Часовая стрелка доползла до девяти, дрогнула, поползла дальше.
Девять ноль пять. Девять десять.
Девять двадцать.
Страх — странная вещь. Он не приходит сразу. Сначала приходит лишь холодное, почти деловое беспокойство, с которым следователь привык сверяться, как сверяются с барометром. *Опаздывает*, думала Лика. *Перепугалась. Передумала. Сидит сейчас у себя, запершись на три замка, и молится, чтобы телефон больше никогда не зазвонил.*
А потом, в какой-то неуловимый, ничем не отмеченный миг, беспокойство незаметно перетекло в нечто иное. Тугое. Липкое. Сжимающее диафрагму так, что стало трудно дышать ровно.
Лика знала это чувство. Оно приходило к ней не раз, в самых разных, но неизменно худших обстоятельствах. Оно означало одно: время вышло. Сделано нечто непоправимое. И теперь она не следователь, а просто поздний свидетель чужого конца.
Она побежала.
Впервые за последние годы — побежала, не оглядываясь, не прикрываясь, не выбирая пути, а просто бросившись вперёд, сквозь серый двор, в подъезд, вверх по лестнице, перепрыгивая через ступени, не слыша собственного дыхания, не чувствуя, как ломит грудь.
Квартира санитарки.
Дверь — открыта.
Не взломана. Не выбита. Просто приоткрыта. Этакая вежливая щёлочка, приглашающе темнеющая.

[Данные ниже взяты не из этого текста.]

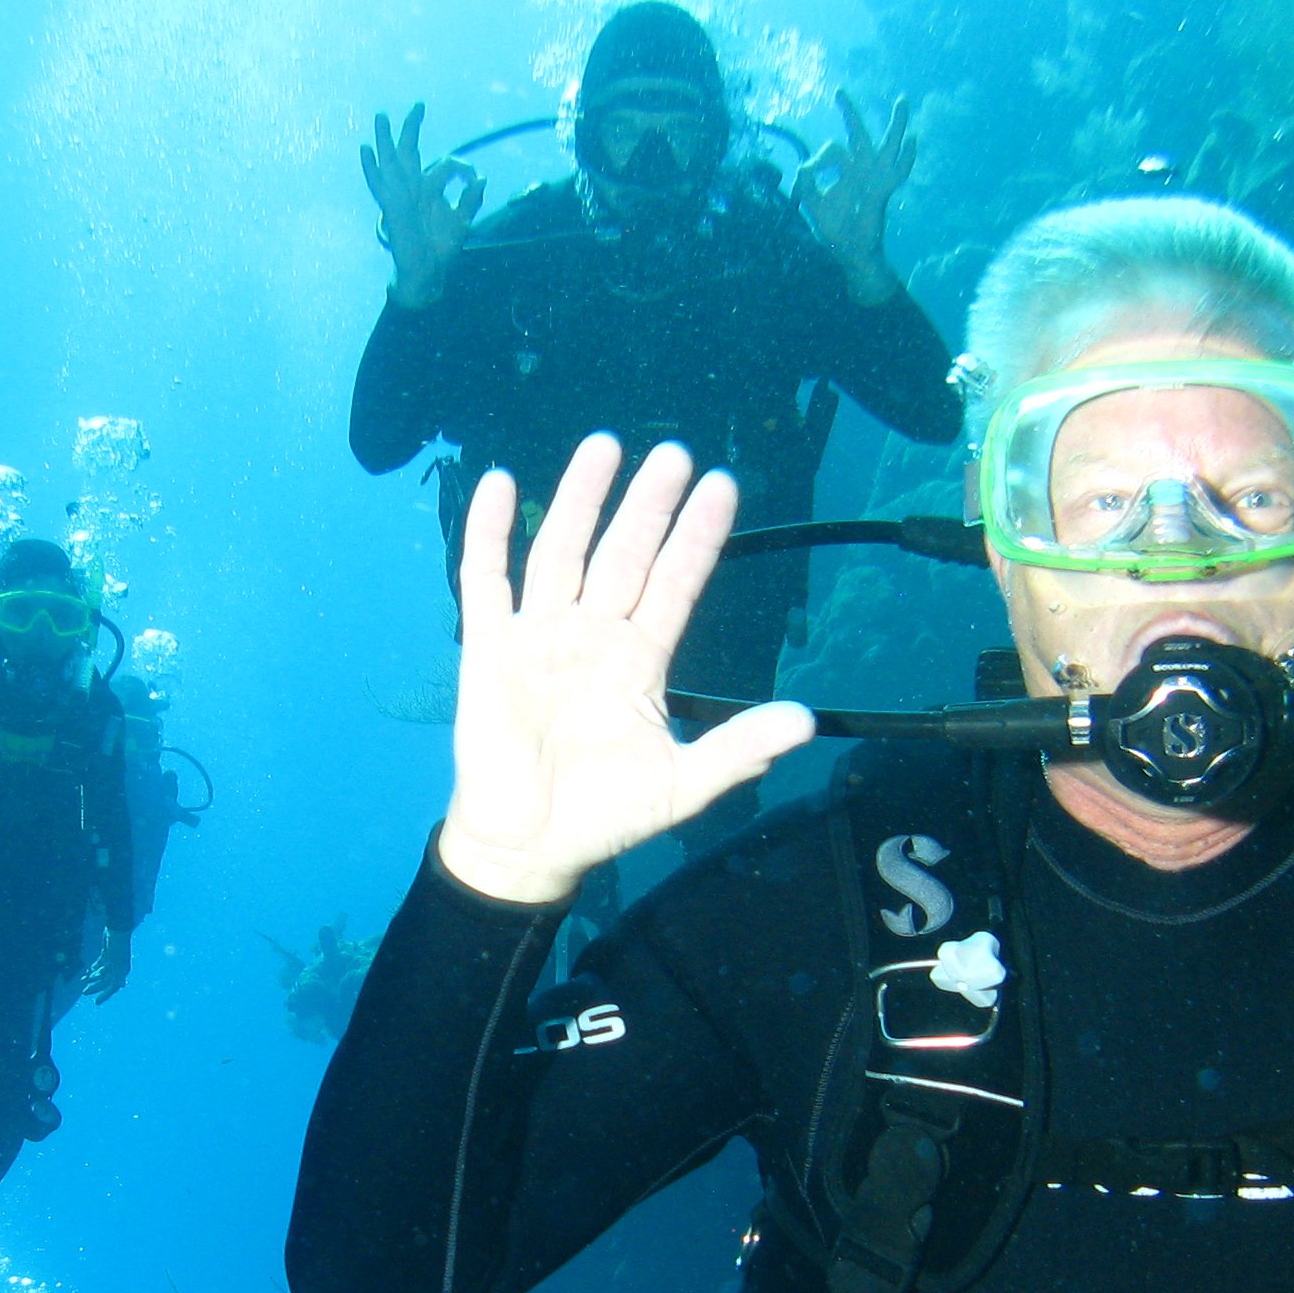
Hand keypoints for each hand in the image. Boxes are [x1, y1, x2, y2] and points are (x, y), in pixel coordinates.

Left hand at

И в этой вежливости было больше ужаса, чем в самом зверском разгроме.
Лика вошла.
В квартире стояла тишина — та самая, особая, звонкая тишина, какая бывает только там, где только что перестало биться сердце, и воздух ещё не успел об этом забыть. Всё было на своих местах. Чашка на столе, недопитый чай, остывший. Тапочки у кровати. На подоконнике — герань, аккуратно политая, с влажной, ещё тёмной землёй.
Словно человек просто вышел на минуту.
Словно человек жил здесь, любил этот дом, поливал этот цветок — и в один ничем не примечательный вечер исчез, не оставив после себя ничего, кроме этого тихого, непоправимого порядка.

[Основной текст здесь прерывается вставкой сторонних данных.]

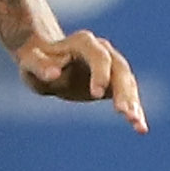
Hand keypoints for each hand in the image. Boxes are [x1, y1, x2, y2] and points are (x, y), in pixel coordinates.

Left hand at [16, 30, 147, 132]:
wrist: (47, 63)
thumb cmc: (36, 61)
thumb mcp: (30, 63)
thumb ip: (39, 66)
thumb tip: (54, 73)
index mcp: (83, 42)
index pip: (98, 55)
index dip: (100, 73)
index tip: (96, 94)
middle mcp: (103, 50)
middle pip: (120, 69)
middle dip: (123, 91)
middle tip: (124, 113)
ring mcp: (111, 66)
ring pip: (128, 82)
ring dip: (133, 102)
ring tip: (135, 124)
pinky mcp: (115, 83)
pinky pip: (129, 95)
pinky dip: (135, 110)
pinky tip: (140, 128)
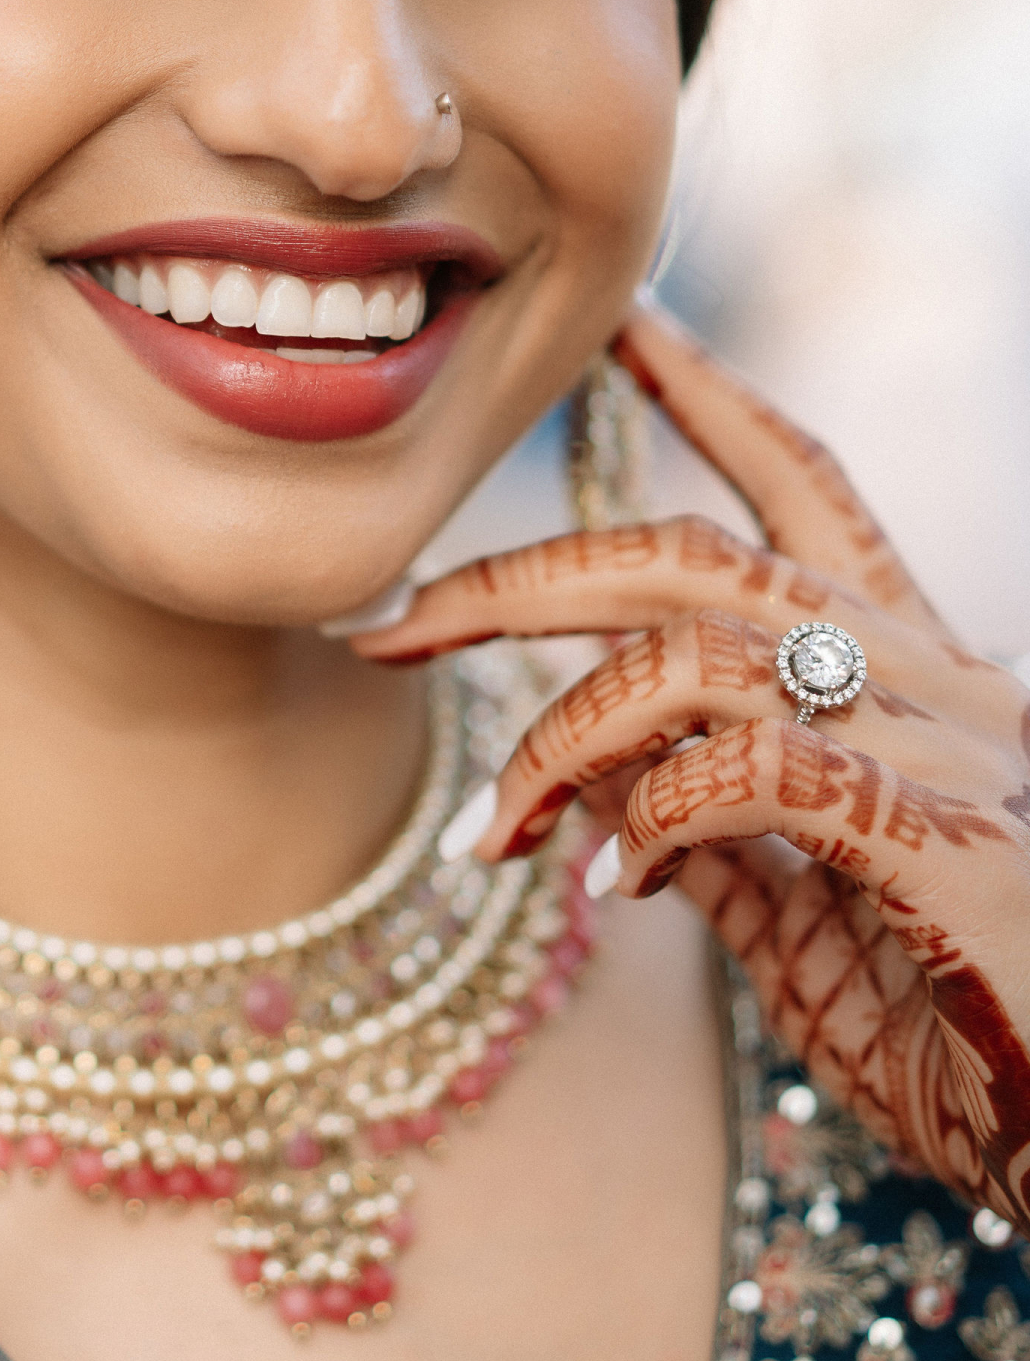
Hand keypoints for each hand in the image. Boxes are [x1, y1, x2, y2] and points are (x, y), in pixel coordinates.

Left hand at [354, 301, 1029, 1230]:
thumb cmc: (983, 1041)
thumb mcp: (823, 935)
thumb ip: (726, 856)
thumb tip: (605, 811)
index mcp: (914, 682)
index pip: (804, 490)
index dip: (714, 396)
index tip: (626, 320)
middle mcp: (934, 682)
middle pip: (700, 554)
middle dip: (524, 576)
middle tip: (390, 623)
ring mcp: (949, 753)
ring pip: (698, 652)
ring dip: (560, 737)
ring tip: (501, 834)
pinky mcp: (953, 841)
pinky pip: (754, 771)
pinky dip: (653, 819)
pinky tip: (618, 889)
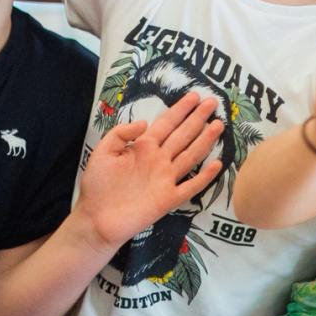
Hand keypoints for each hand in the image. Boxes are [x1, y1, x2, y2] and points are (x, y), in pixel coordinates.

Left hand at [75, 92, 224, 246]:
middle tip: (213, 102)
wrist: (96, 220)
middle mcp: (159, 160)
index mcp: (144, 148)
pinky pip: (191, 186)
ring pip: (191, 155)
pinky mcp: (169, 198)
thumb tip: (145, 122)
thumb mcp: (102, 153)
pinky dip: (205, 176)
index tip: (195, 96)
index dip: (181, 110)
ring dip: (205, 140)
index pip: (167, 124)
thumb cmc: (97, 185)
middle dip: (198, 118)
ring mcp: (166, 179)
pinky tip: (217, 163)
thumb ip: (121, 134)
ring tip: (219, 125)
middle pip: (183, 135)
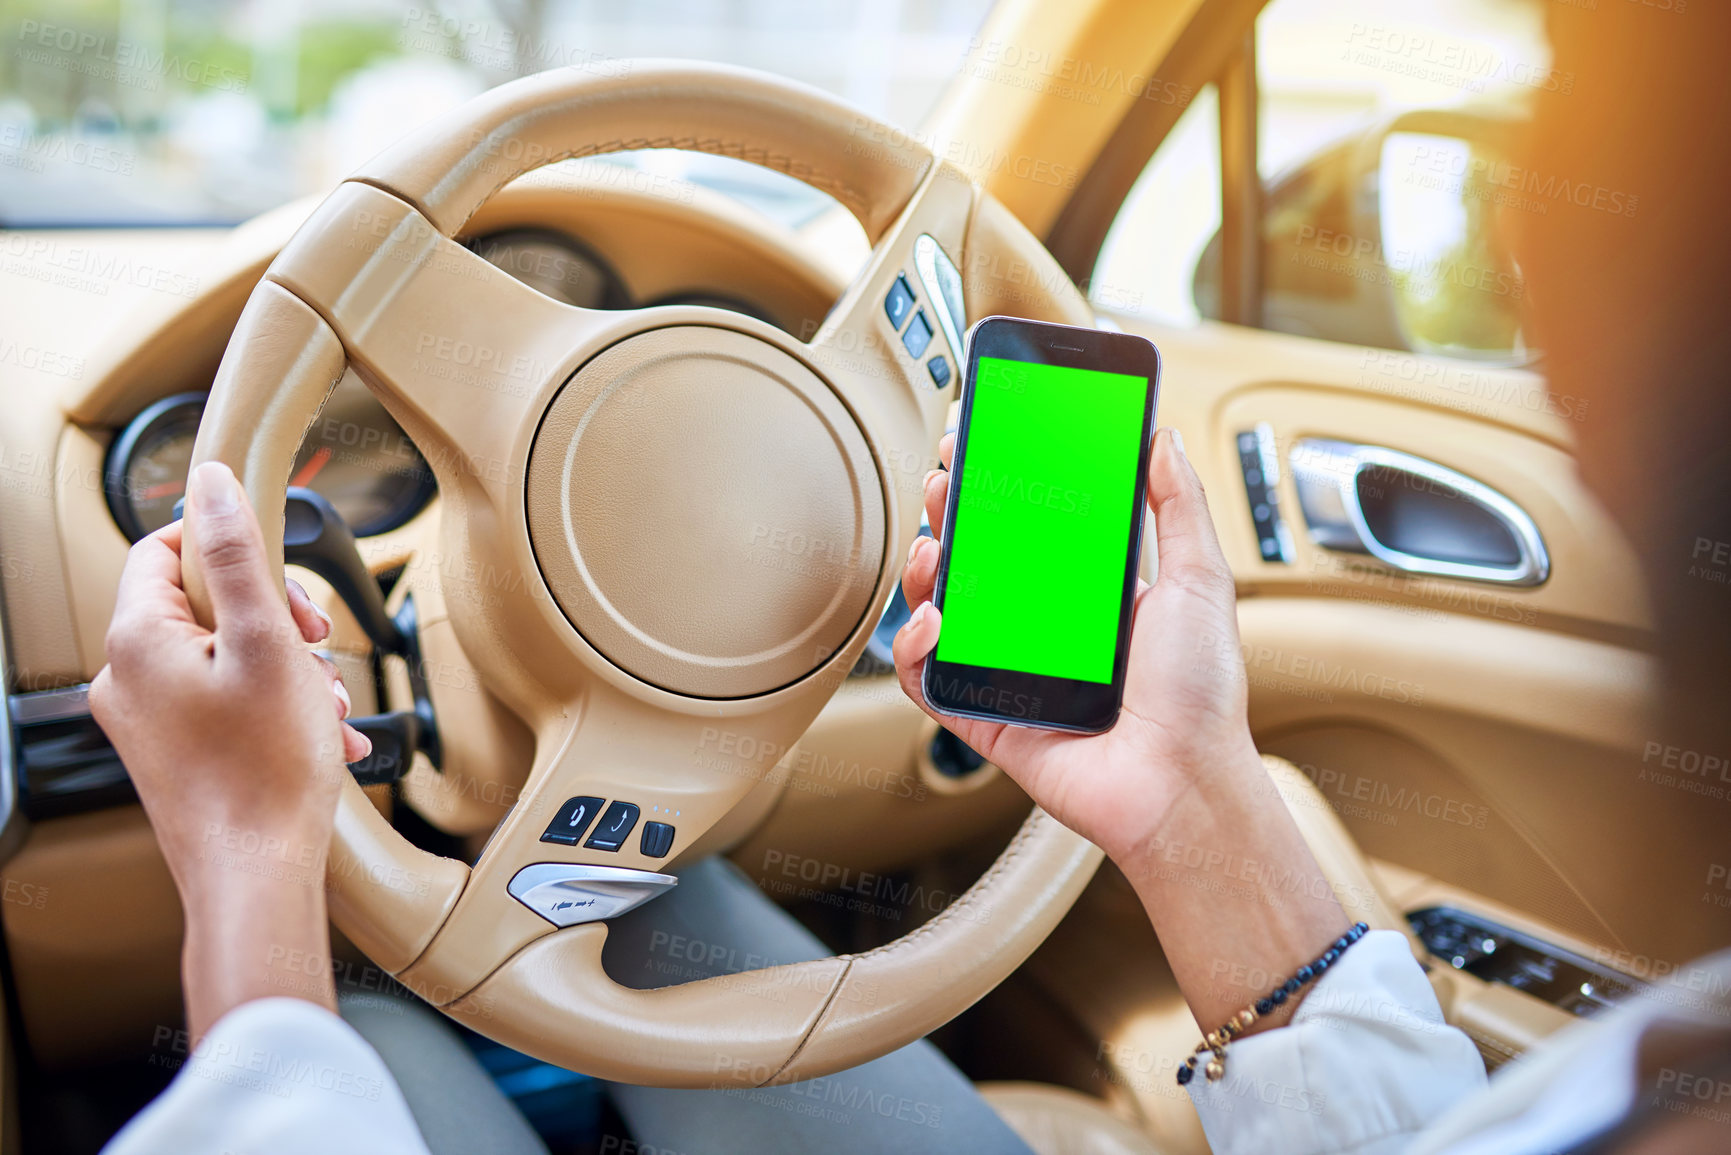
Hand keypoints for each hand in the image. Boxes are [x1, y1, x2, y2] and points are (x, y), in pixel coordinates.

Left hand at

Лика медленно обошла комнаты.
Ни крови. Ни следов борьбы. Ничего.
Просто — пустота. Та самая, знакомая ей по архивам, по спискам без вести пропавших. И от осознания этого — что вот сейчас, на её глазах, произошло то самое, о чём она читала в сухих строчках рапортов, — у неё похолодело не в груди даже, а где-то глубже, в самом основании позвоночника, там, где живёт древний, звериный, самый честный страх.
Они пришли раньше.
Они всегда приходят раньше.
***
Её нашли не в квартире.
Сумочка санитарки — простенькая, клеёнчатая, видавшая виды — лежала в подъезде, двумя этажами ниже, на холодном бетоне лестничной клетки. Застёжка щёлкнула слишком громко. Внутри — бумажник, немного денег, которые никто не тронул (и это тоже было страшнее всего), таблетки, ключи.

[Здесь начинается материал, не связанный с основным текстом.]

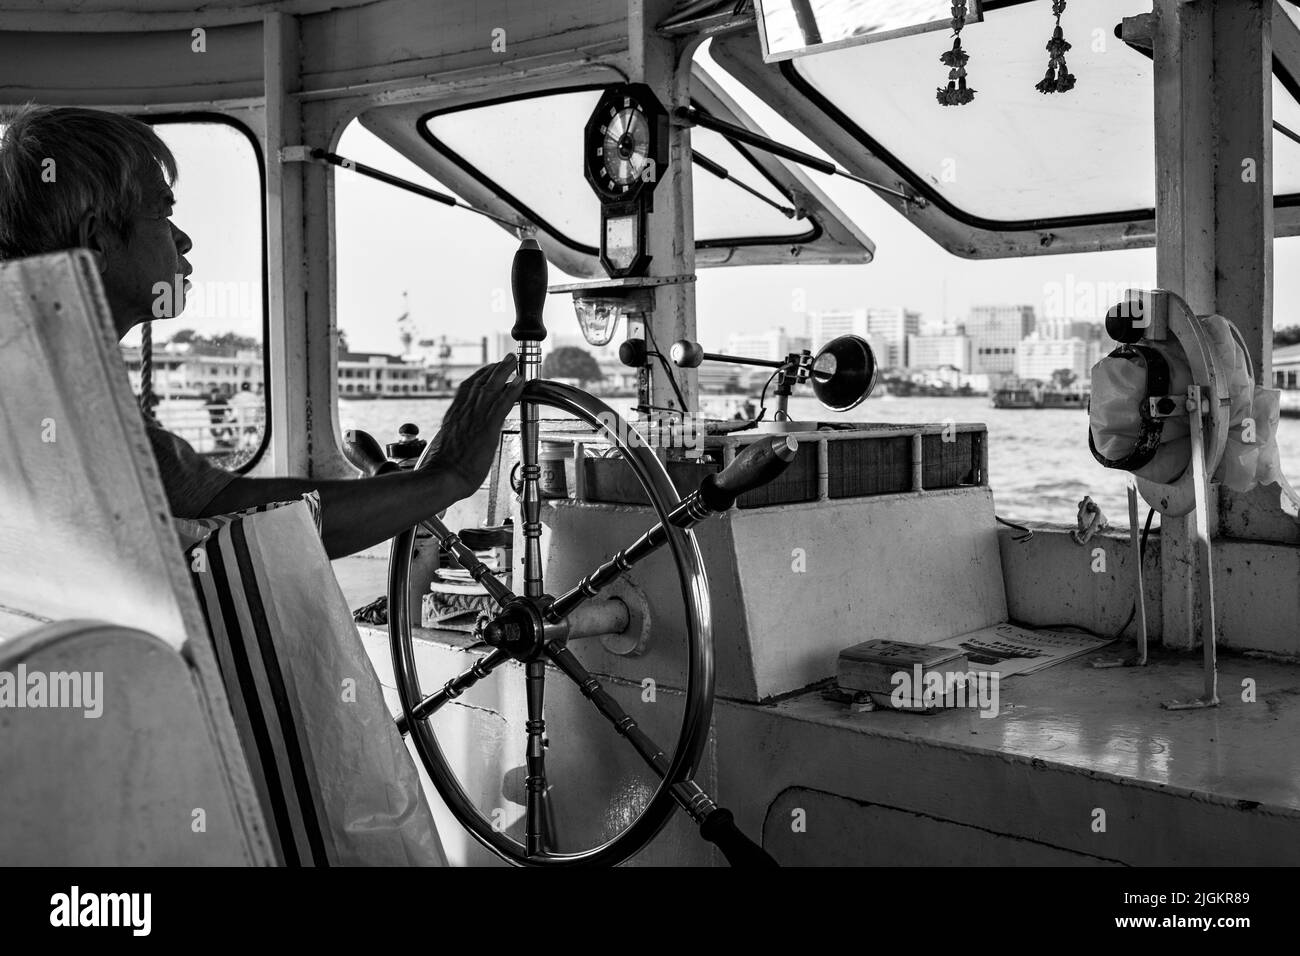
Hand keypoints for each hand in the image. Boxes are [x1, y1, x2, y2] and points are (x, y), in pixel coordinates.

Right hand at [423, 355, 526, 496]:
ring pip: (491, 387)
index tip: (486, 370)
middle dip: (493, 369)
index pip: (465, 390)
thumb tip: (456, 445)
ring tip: (513, 361)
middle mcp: (462, 413)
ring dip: (504, 372)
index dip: (477, 377)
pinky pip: (502, 403)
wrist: (441, 478)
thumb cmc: (441, 472)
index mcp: (452, 418)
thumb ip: (452, 442)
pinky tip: (521, 382)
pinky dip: (513, 390)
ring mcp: (475, 418)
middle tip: (505, 359)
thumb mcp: (443, 450)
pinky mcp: (487, 428)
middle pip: (478, 383)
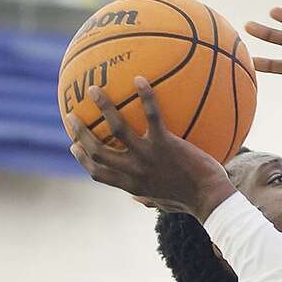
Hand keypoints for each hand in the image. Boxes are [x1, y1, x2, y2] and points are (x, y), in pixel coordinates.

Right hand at [69, 78, 235, 219]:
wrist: (210, 199)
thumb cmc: (191, 201)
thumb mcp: (164, 203)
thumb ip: (148, 199)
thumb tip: (137, 199)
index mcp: (132, 185)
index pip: (98, 173)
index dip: (82, 159)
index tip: (73, 146)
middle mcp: (135, 172)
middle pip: (97, 151)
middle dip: (80, 132)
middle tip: (71, 115)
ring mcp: (148, 157)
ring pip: (116, 129)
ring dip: (102, 107)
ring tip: (94, 89)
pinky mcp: (165, 144)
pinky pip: (151, 114)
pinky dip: (145, 95)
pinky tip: (140, 78)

И — сложенный вчетверо листок.
Лика вынула его, расправила. Бумага была мятая, надорванная с краю, словно её торопливо вырывали откуда-то, — но на ней ещё можно было разобрать написанное мелким, торопливым, но удивительно ровным почерком. Почерком человека, который всю жизнь вёл журналы, графики и температурные листы. Почерком санитарки.
Это был список. Неполный. Обрывок. Но даже в обрывке — достаточно, чтобы кровь на мгновение остановилась.
Названия. Адреса. Коды. Столбцы цифр, ничего не говорившие постороннему глазу и говорившие всё — глазу осведомлённому. Сверху, крупнее прочих, — одно слово, подчёркнутое дважды, с такой силой, что ручка продавила бумагу:
«ГИГЕЯ».
А сбоку, сбоку от чёрточки, приткнулось слово, от которого у Лики пересохло во рту.